**THE RECORDS**.
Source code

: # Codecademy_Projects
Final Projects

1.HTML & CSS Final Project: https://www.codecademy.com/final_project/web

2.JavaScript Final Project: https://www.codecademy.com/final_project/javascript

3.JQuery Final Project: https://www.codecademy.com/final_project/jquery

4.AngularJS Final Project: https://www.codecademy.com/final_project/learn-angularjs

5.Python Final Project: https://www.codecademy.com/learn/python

**EXERCISE INSTRUCTIONS**.
Identify every line in the entries that contains the string "Final", and copy each of those lines out in full.

**TASK ANSWER**.
Final Projects
1.HTML & CSS Final Project: https://www.codecademy.com/final_project/web
2.JavaScript Final Project: https://www.codecademy.com/final_project/javascript
3.JQuery Final Project: https://www.codecademy.com/final_project/jquery
4.AngularJS Final Project: https://www.codecademy.com/final_project/learn-angularjs
5.Python Final Project: https://www.codecademy.com/learn/python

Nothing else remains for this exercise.